Pheasants are funny birds. They try really hard to hide in the grass, but lose their nerve at the last minute and make an explosive amount of noise when they burst out, giving you a heart attack. Snobby people will say they are not native to Britain as they were introduced, but this was by the Romans a long, long time ago. They are now definitely part of the family. The poor old Pheasant is one of the world's most hunted birds. Millions are reared every year and shot for sport.

The Common Pheasant is a chicken-sized bird but, unlike a chicken, they are rubbish at crossing the road as you see lots of squashed ones. Out in the countryside, you can find them at woodland edges, near thick hedges, or in grass and reed filled ditches. The male is brilliantly coloured with a shiny copper covered body marked with dark 'scallops' on the back and sides. He has a metallic green head and neck with a red face and small red ear tufts. He has a long, ginger coloured, barred tail and sometimes sports a fashionable white neck ring. The female is smaller, pale brown with dark flecks on her upper parts and tail. Youngsters initially look like mum to make it easier to hide. Their call is a distinctive "kutuk-kutuk".

They are at home on the ground but will roost in trees to keep away from foxes. When not suddenly bursting from cover, they more often run away, looking almost comical. Pheasants usually hang about in small flocks, with the males having a harem of several females who gaze on him adoringly in all his snazzy colours.

Pheasants eat a wide range of food including grains, worms, spiders, green shoots, ants, beetles, and berries. Basically, anything they can find on the ground. They are not fussy eaters.

Their nest is a scrape on the ground which is lined with grass and leaves, frequently under dense cover or under a hedge. The 6-15 pale olive green coloured eggs (usually about 10) hatch after 23 days. The young leave the nest when only a few hours old and can feed themselves. The young Pheasants grow quickly and can fly after 12 days. The youngsters hang about with mum for 2 months while dad stands around looking pretty and not having much to do with them. Mind you, if he has three females that would be 45 youngsters (3x15) to tell bedtime stories to, so you can understand why he stays away.

It is difficult to estimate the 'wild' population of Pheasants as they release so many for shooting. Up to 40 million pheasants (yes, 40 million) are released into the countryside every year. Pheasant farming is a common practice and birds are supplied for hunting and to restaurants. They can only be shot in the shooting season from October to the end of January, but that is probably not much comfort for Mr Pheasant. Never in the history of life has any species faired so well because it was so good at dying. Game keepers protecting their Pheasant chicks has, in the past, led to the killing of birds of prey. This is now banned and birds of prey are protected by law.
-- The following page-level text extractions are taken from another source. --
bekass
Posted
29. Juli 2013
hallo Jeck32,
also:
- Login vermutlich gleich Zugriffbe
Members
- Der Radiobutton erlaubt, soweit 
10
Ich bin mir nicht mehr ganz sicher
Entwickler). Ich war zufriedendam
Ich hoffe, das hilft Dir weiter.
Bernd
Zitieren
Their Latin name is 'phasianus colchicus' were 'phasianus' means 'pheasant' and 'colchicus' means 'of Colchis' as this is where they originally came from. Colchis is now modern day Georgia, a country on the Black Sea.

Red-legged Partridge

The Red-legged Partridge is a non-native game bird which was introduced a few hundred years ago in 1673 for posh people to shoot. They like large open fields and generally hang around in groups called convoys (or Partridge patrols). They prefer to scuttle away than fly, which is hilarious to watch.

The Red-legged Partridge lives up to its name with lots of bold colours that make it easy to see down the barrel of a shotgun. They have plain, grey-brown upperparts and boldly striped brown, black and white sides, a black and white face pattern with a white chin and black throat necklace. The eye, legs and bill are bright red. Their usual call is a repetitive "chuck-chucker" that sounds like a cat being sick.

They fly with a quick whirr of their wings followed by a long glide, holding them curved down. When flying, they often issue an alarm call that sounds a bit like, "Please shoot!", which is rather stupid. Red-legged Partridge feed on seeds, leaves and insects that they find on the ground.

The male Red-legged Partridge makes several nests in late April to attract a female. They are a bit rubbish, being shallow scrapes in the ground lined with vegetation, so he is not the greatest of charmers. The fussy female chooses one and then tidies it up to raise a family. She lays between 10 and 20 eggs, which hatch after 23 days. The youngsters can mainly feed themselves soon after hatching. They are able to fly 15 days later and become adult sized after 60 days (this rapid growth is what makes them so attractive to gamekeepers). The female will often lay a second clutch of eggs in one of the other nests, which the male has to incubate at the same time, so she can keep an eye on him. They will stay together as a family for their first winter.

The Red-legged Partridge is resident in Britain, with an estimated 150,000 breeding pairs. This is confused by the large number of birds that are reared and released for shooting, which can be over 6 million! Their Latin name is 'alectoris rufa' where 'alectoris' is from the Ancient Greek 'alektoris' for 'chicken' and 'rufa' is Latin for 'red'. A bright red chicken, easy to shoot.